WHAT THIS TASK INVOLVES:
Beneath this task are records; print exactly the stretch of them from the line with "Lee, JiYoung" through the line with "Festival season: bo", both ends included.

==== TASK INPUT ====

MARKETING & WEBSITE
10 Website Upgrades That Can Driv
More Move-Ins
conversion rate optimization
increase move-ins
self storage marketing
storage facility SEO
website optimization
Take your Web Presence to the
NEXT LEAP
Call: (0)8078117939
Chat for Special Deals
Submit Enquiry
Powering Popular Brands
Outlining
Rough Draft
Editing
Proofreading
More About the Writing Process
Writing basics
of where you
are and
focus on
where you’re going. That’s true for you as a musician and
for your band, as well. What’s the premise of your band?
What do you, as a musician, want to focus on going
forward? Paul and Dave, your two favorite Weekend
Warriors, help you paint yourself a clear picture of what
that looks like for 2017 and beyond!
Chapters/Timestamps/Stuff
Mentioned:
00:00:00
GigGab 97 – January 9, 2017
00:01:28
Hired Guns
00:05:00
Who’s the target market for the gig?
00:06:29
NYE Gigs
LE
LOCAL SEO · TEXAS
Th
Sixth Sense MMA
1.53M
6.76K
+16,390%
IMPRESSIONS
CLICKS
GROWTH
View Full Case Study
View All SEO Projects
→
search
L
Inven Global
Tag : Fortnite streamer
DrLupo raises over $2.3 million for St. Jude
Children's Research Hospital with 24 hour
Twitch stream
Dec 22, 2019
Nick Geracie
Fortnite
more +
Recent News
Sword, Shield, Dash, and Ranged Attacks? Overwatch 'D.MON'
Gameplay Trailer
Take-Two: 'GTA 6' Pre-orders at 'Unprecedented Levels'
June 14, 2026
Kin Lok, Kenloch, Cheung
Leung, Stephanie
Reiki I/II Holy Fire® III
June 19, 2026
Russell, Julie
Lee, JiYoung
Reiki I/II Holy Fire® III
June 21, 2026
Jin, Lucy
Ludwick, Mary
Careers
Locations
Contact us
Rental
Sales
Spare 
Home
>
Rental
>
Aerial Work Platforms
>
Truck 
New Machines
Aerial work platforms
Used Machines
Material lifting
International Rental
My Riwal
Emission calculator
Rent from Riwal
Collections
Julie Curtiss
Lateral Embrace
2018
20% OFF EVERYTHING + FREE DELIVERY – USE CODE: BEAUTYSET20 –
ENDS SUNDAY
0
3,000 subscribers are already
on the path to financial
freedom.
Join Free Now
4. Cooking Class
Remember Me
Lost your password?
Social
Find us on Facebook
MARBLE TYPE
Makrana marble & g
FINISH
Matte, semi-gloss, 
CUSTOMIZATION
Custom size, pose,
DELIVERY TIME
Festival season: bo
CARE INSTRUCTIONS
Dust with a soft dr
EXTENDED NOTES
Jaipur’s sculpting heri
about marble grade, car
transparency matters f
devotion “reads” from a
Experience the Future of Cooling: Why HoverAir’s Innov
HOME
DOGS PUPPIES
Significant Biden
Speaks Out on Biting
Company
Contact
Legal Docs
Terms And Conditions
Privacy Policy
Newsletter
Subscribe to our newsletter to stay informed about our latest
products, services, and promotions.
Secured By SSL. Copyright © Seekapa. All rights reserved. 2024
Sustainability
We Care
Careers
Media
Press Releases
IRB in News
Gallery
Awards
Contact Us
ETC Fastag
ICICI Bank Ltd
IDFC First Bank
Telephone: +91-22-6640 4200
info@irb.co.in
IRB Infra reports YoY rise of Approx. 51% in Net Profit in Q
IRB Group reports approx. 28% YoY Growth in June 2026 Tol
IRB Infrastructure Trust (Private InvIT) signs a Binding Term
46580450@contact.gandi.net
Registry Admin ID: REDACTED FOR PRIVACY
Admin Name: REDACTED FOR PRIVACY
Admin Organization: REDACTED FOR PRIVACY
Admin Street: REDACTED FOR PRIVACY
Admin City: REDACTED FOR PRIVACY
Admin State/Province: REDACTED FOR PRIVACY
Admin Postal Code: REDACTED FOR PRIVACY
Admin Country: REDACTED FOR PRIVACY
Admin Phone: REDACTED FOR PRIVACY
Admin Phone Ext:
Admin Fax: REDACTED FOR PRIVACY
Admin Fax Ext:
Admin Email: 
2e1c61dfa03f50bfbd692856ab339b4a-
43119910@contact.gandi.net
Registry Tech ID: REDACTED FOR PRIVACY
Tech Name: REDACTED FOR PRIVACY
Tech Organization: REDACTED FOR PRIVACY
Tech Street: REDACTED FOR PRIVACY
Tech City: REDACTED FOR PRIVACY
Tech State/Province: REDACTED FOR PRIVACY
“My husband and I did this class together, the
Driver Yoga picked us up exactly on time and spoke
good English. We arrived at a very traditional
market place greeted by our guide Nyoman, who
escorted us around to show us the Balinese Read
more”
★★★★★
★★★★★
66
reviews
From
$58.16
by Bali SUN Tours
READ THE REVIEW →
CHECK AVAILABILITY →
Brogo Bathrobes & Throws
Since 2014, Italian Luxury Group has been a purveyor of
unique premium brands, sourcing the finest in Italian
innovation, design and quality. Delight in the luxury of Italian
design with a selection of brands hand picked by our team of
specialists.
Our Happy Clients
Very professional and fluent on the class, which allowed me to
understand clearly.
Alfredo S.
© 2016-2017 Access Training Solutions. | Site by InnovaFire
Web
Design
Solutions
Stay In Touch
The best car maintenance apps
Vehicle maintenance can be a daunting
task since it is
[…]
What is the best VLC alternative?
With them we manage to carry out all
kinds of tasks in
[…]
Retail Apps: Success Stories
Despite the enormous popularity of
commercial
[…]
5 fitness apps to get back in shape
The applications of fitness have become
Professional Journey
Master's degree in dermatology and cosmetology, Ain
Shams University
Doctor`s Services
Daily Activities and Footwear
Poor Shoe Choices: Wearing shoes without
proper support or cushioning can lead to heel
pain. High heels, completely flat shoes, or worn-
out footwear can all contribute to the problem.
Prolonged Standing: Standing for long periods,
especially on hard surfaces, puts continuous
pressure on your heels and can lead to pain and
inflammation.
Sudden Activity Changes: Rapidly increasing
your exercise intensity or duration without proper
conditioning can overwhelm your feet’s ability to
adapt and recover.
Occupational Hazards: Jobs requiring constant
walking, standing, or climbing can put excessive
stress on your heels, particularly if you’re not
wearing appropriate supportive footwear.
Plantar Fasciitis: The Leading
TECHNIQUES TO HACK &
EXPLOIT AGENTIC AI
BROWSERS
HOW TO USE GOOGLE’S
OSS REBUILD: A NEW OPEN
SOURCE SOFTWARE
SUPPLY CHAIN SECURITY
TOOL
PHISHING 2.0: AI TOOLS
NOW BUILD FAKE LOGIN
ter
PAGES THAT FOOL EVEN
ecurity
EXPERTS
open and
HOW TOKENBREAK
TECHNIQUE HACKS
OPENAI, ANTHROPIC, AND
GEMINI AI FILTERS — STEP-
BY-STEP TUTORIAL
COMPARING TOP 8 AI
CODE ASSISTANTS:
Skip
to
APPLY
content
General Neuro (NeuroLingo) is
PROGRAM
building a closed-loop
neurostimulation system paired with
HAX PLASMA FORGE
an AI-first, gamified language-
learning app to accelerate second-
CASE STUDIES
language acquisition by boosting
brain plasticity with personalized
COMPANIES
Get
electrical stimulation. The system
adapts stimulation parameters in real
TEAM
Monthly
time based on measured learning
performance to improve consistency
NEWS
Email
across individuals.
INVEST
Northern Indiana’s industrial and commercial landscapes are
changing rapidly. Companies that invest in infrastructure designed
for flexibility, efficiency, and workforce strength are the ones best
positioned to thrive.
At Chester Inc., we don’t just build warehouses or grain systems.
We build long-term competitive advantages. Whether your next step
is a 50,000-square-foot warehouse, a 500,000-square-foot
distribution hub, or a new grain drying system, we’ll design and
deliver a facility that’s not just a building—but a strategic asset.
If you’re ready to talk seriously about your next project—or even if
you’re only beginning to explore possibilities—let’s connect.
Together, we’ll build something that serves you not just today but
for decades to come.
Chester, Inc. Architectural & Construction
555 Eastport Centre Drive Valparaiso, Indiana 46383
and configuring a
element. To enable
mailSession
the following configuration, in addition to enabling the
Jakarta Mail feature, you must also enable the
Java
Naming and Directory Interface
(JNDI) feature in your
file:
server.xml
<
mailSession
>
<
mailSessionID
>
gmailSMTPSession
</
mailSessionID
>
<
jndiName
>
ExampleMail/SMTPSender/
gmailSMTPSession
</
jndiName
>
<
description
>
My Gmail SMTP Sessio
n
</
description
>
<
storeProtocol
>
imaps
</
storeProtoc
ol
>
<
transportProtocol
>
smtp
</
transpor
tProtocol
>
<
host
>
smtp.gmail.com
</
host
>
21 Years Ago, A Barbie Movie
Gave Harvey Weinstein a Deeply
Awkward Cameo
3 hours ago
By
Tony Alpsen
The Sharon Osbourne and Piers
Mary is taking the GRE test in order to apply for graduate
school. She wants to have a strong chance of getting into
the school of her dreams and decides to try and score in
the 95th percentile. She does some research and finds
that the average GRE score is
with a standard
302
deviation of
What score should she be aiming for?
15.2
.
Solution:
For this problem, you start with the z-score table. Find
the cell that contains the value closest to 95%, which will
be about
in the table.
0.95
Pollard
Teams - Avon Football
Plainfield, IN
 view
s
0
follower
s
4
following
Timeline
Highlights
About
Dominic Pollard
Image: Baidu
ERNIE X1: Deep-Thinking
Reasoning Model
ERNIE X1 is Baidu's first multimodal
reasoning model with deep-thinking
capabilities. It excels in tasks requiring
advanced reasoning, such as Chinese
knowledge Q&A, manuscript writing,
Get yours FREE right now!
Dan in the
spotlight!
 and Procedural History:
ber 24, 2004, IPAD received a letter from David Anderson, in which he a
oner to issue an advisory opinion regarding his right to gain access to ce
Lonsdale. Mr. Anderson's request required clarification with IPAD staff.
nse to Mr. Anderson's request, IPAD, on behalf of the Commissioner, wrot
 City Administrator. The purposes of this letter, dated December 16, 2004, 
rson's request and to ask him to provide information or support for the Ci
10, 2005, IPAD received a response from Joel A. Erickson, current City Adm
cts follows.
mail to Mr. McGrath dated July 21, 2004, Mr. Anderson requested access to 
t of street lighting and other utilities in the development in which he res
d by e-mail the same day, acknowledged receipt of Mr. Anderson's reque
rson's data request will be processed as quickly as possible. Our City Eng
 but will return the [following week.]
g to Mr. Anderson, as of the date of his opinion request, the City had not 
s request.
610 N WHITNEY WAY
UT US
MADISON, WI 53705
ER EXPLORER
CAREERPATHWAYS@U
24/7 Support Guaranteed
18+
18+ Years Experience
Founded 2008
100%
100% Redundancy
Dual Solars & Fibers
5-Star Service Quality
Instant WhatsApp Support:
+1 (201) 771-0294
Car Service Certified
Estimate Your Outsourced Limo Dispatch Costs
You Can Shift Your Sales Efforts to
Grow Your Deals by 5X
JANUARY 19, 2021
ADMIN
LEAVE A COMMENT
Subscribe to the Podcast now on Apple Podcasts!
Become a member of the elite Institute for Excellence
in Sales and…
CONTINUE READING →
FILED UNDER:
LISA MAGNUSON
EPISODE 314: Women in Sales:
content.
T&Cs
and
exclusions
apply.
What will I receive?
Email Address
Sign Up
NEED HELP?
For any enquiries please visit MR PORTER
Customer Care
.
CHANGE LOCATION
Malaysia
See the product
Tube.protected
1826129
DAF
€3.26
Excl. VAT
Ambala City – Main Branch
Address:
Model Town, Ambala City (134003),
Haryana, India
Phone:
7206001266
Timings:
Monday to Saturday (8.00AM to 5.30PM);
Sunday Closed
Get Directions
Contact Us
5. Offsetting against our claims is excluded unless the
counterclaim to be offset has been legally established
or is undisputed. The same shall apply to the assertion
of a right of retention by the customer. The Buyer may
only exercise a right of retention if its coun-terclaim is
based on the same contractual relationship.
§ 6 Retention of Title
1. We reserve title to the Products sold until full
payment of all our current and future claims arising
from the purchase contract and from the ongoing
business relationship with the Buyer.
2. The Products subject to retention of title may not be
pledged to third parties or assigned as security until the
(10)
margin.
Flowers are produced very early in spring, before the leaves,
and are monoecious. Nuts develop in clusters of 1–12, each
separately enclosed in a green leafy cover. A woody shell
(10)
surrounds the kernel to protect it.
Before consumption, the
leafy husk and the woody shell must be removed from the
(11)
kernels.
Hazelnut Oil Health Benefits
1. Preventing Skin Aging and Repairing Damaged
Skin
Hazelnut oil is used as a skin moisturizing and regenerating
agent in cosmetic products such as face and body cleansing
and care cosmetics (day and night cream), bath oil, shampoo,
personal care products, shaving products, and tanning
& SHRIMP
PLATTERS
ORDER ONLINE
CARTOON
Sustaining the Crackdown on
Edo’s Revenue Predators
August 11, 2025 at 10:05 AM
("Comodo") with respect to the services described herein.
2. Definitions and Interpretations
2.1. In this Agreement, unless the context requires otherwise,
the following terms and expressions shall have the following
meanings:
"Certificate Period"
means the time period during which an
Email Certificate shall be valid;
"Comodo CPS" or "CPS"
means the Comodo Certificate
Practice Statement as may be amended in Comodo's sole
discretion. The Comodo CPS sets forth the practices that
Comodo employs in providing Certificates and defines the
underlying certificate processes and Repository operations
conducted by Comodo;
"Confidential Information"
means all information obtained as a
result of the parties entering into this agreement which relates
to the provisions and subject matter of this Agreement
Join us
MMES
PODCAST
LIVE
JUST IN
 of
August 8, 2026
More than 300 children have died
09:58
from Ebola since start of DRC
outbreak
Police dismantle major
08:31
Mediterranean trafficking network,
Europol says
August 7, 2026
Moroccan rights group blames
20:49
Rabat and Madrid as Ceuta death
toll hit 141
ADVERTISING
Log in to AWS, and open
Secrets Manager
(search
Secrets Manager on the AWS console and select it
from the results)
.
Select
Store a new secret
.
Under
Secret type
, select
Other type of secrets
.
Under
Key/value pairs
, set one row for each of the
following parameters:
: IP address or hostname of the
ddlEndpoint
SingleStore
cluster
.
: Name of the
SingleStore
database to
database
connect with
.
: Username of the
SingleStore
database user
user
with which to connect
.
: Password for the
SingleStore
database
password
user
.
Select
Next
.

====

RESPONSE AREA:
Lee, JiYoung
Reiki I/II Holy Fire® III
June 21, 2026
Jin, Lucy
Ludwick, Mary
Careers
Locations
Contact us
Rental
Sales
Spare 
Home
>
Rental
>
Aerial Work Platforms
>
Truck 
New Machines
Aerial work platforms
Used Machines
Material lifting
International Rental
My Riwal
Emission calculator
Rent from Riwal
Collections
Julie Curtiss
Lateral Embrace
2018
20% OFF EVERYTHING + FREE DELIVERY – USE CODE: BEAUTYSET20 –
ENDS SUNDAY
0
3,000 subscribers are already
on the path to financial
freedom.
Join Free Now
4. Cooking Class
Remember Me
Lost your password?
Social
Find us on Facebook
MARBLE TYPE
Makrana marble & g
FINISH
Matte, semi-gloss, 
CUSTOMIZATION
Custom size, pose,
DELIVERY TIME
Festival season: bo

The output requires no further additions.